米NYダウ(日足)の動き(2024年12月18日時点)
出所:MARKETSPEEDIIを基に筆者作成

 先ほども述べたように、18日(水)の株価下落が「過度な利下げ期待の修正」ならば、利下げを開始した9月のFOMC(9月17~18日)時の株価水準が意識されることになります。

 NYダウであれば上の図7が示すように、4万2,000ドル前後が下値の目安となりそうです。18日(水)のNYダウ終値は4万2,326ドルでしたので、株価はこのまま下落基調をたどっていくというよりも、ひとまずは下げ止まる可能性が高そうです。

 ちなみに、4万2,000ドルは、11月5日の米大統領選挙日の株価水準でもあるため、強く意識されそうです。

 反対に、株価が反発した際には、50日移動平均線を上抜けできるかが勝負になります。
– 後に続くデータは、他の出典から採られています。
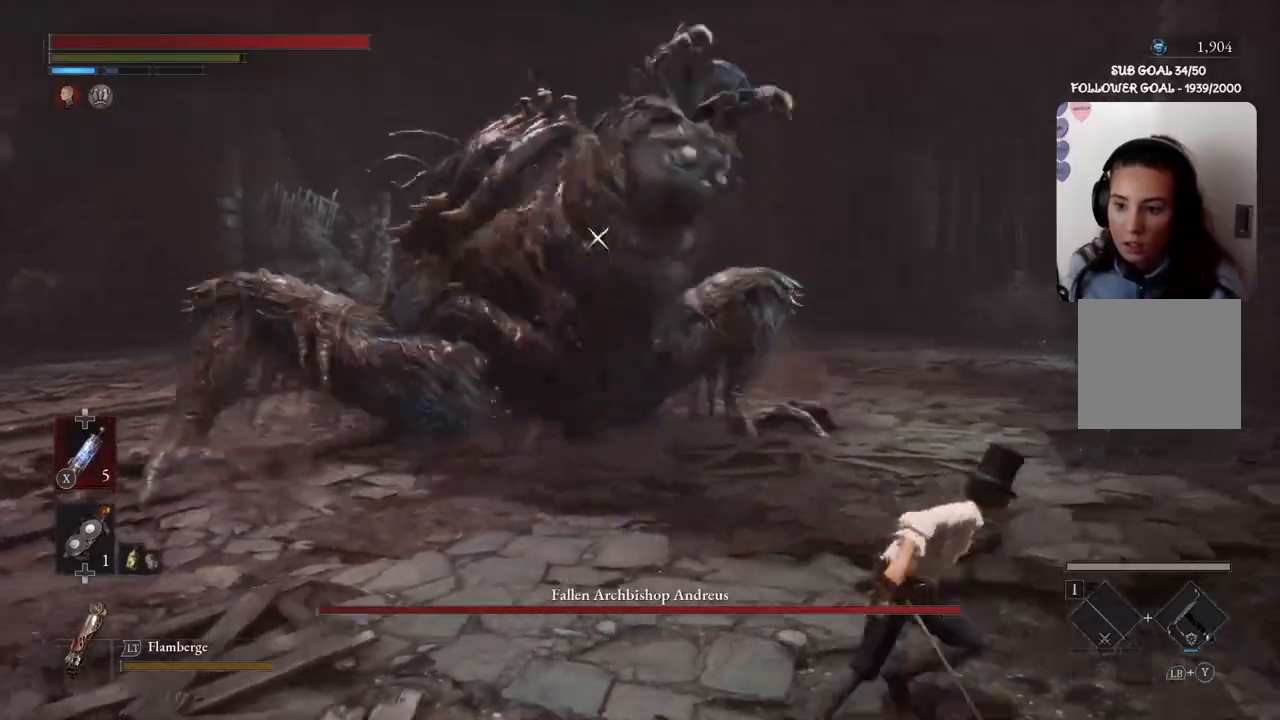
{"buttons": ["B"], "left_stick": "right", "right_stick": "center", "events": []}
チャートを見ても分かるように、50日移動平均線が株価のサポート(支持)として機能してきました。早い段階でココを回復できないと、今度はサポートからレジスタンス(抵抗)へと50日移動平均線の役割が変わってしまうため、注意が必要です。

 2024年相場も年末まであと1週間ちょっととなりました。

 米国をはじめとする海外の大手金融機関は、相場見通し(2025年末のS&P500終値)を6,500~7,000pまでの上昇と予想する見方が多く、通常であれば株高基調の継続を期待したいところではあったのですが、今回の米FOMCを受けて、株式市場の下落が調整にとどまるのか、それとも、最近までの上昇トレンドの転換期なのかを年末から年始にかけて見極めて行くことになってしまいました。

 そのため、今年は少し厄介な年末を迎えることになるかもしれません。